The simplest form of carbohydrates is glucose; glucose can be used by your body for energy or stored in your liver and muscles to be used later, if needed. Another name for glucose is dextrose; it’s commonly found in corn syrup, fruit juice and refined sugar products like table sugar and honey. Lactose and maltose are also simple sugars; they’re used to make dairy products like milk and ice cream.
The most basic type of carbohydrates is called a monosaccharide. Monosaccharides are single sugars that aren’t attached to each other and can easily be absorbed into your bloodstream. The three main types of monosaccharides are glucose, fructose, and galactose. Glucose is commonly known as blood sugar or dextrose and is present in fruits and grains, while fructose is found in honey, fruit juices, and table sugar.
Galactose can be found in milk, so it’s often referred to as lactose. Sucrose (table sugar) is actually made up of one molecule each of glucose and fructose joined together.
A Disaccharide is a two-molecule form of carbohydrate which is composed from two monosaccharides bonded together. These are generally used for storage in living organisms. They include common sugars such as sucrose (table sugar), lactose (milk sugar), and maltose (from starch).
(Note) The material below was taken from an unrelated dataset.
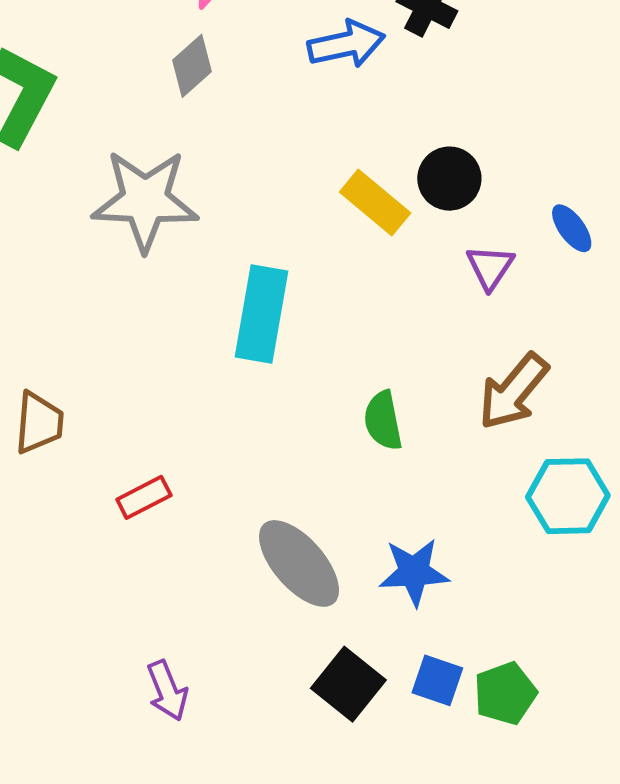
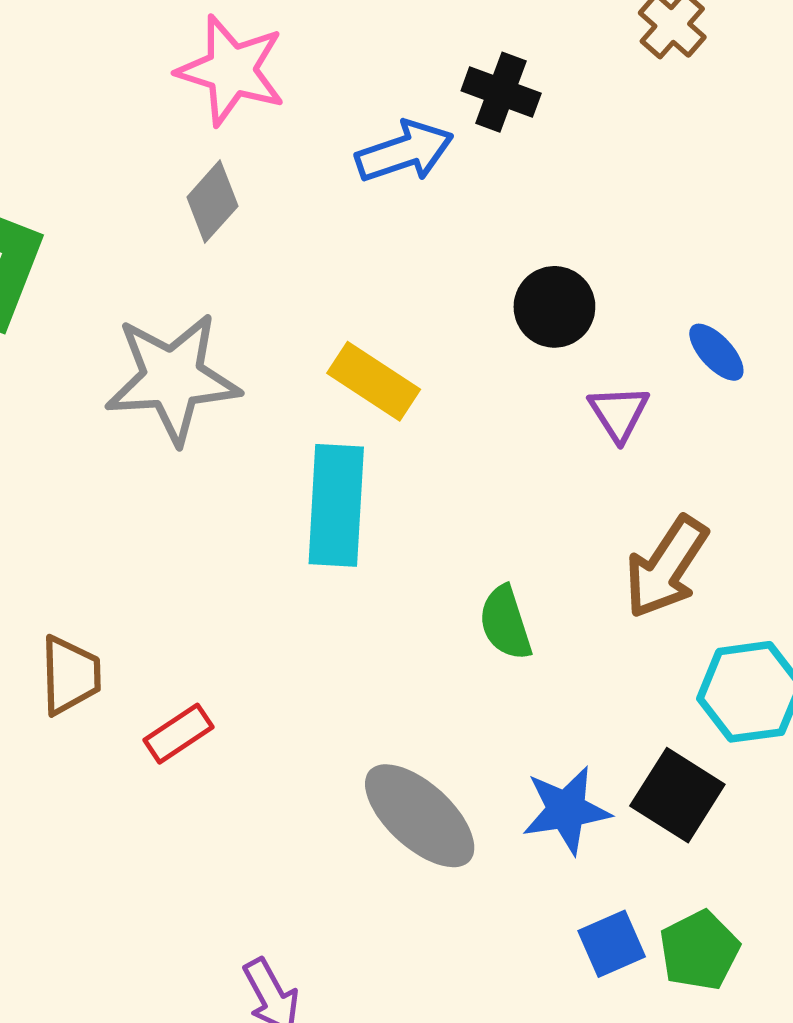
yellow rectangle: (375, 202) -> (374, 381), moved
red rectangle: (144, 497) -> (178, 734), moved
blue square: (437, 680) -> (612, 944), turned -36
black square: (348, 684) -> (677, 795), moved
Disaccharides can also form complexes with proteins or ions to form coenzymes, such as NADH or ATP. When speaking about molecules, if a molecule has only 2 it is considered a Disaccharide. Also, you can look up disaccharides on Wikipedia for more information and sources.
The simplest form of carbohydrates is an oligosaccharide. Oligosaccharides are made up of many simple sugars and consist mainly of glucose, fructose and galactose, often with one or more units removed. Oligosaccharides cannot be digested by humans; instead, they are used as energy sources by intestinal bacteria.
The main function of oligosaccharides is to increase fecal bulk and stimulate peristalsis in order to increase defecation. They have a prebiotic effect: they promote bacterial growth such as lactobacilli which stimulate a healthy colonic microflora.
The simplest carbohydrates are polysaccharides, also known as complex carbohydrates. They consist of long chains of simple sugars (i.e., glucose, fructose, galactose and mannose) bonded together. Polysaccharides are further divided into two categories: Starch is a storage form for energy and is found in things like potatoes and grains.
Cellulose makes up part of plants cell walls and is what gives them their structure (this is why we don’t digest it). Fiber comes from plant-based foods that we either can’t digest or need to eat for health reasons, like nuts and seeds or oatmeal.
The simplest form of carbohydrates is actually water. For example, if you put 100g of glucose into a container and added 100g of water to it, you would still have a net of zero for carbs as there are no other carbohydrates that are adding to your total. Even though simple sugars like glucose do not take up any space on their own in your body, they can combine with fat to make lipids which will take up space in your blood stream.
So, it’s important to be careful about how much sugar you consume at one time so that you don’t overload on fats (which do matter).